Taking a dip in the ocean will have the same effect. If you do go into the ocean a lot and you are unable to properly wash your hair afterwards with enough time for drying before bed, try to at least run cool, plain water through it to rinse away the majority of the salt afterwards.
There are a lot of teas and sprays that are marketed to dreadheads at being helpful for various reasons. As mentioned before, pay attention tot he ingredients before using them! You don't want to put anything into your hair that will be hard or impossible to wash out because over time it can build up and get pretty nasty. You can make your own teas and sprays at home with use of herbs or essential oils. Depending on what you use, there could be benefits ranging from adding a great smell to anti-itch.
Lock butters or lotions are merketed to make dreads soft and smooth and smell good. This can somewhat backfire because the more gunk you put into your dreads to make it "soft" or to "smooth" out the loose hairs can set back progress on maturing dreads. Dreads need to be clean and residue free to lock up properly.
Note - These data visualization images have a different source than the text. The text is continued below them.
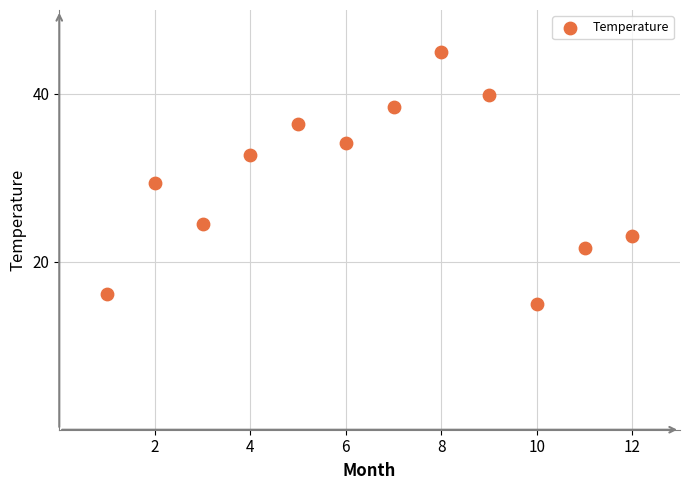

What is the range of Y values (max minus min)?

30.0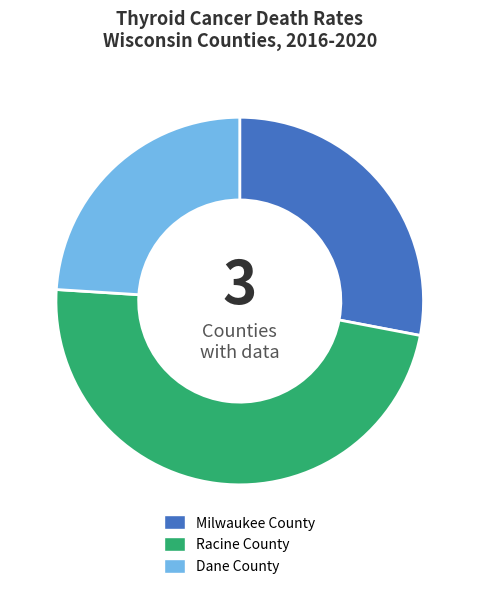

How many slices are in this pie chart?

3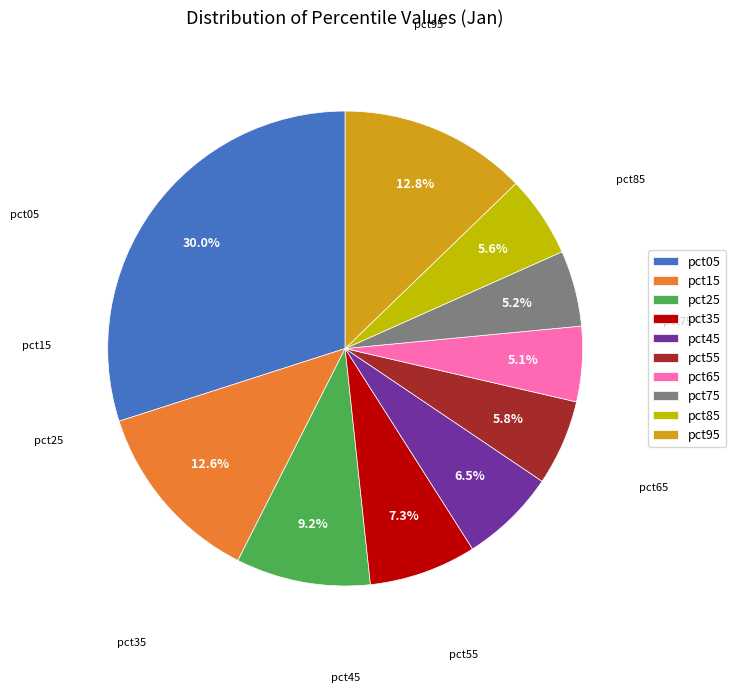

Count the number of slices in the pie.

10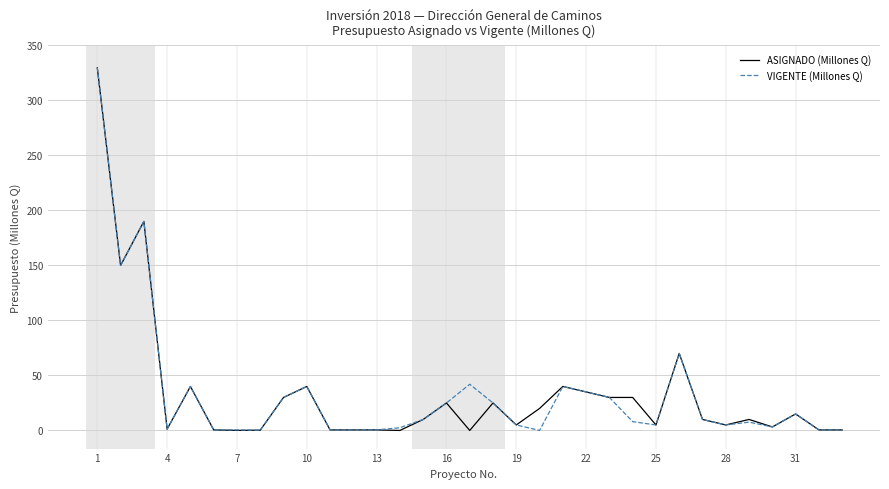

How many lines are shown in the chart?

2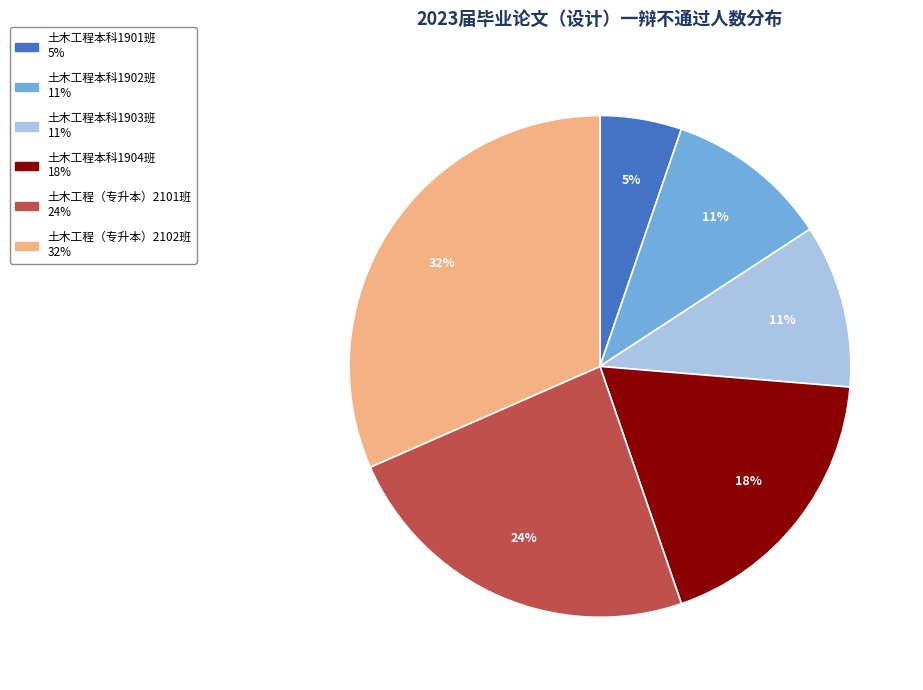

Which category has the smallest portion of the pie?

土木工程本科1901班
When they are matured you can soften dreads up with jojoba or aloe, which will easily wash out from the hair. Also, certain essential oils, when added to your washing regimen, can help to maintain soft locks without the hassel of smearing junk into them.
Man, I'm getting excited to begin my journey. I am SO grateful I found this group SE. I didn't know anything really about the neglect method. I was gonna buy that dreadkit. And the reason is that a lot of dreads I have met online do the backcomb method and I was under the impression it really was better. My attraction to it was not for the "instant *poof* you now have dreads, lol. It was because of the control I would have over them. I know I'll be pulling and rippin alot.
I have a question...when one begins the process, does the underneath section of hair generally start drerading up first? That's been my experience...at gatherings I would neglect just from blissin...and after 2 days I would have dreads. I kept brushing them out back then though. Just curious.
One more emabarrassing question that must be asked. My hair has too many layers...the way it was last cut. Should I cut it first to get it one length? It doesn't seem like it would matter how it's cut...but does it help if it's a certain way to begin with?
That was a fun and enlightening read! Thanx for what you do SE.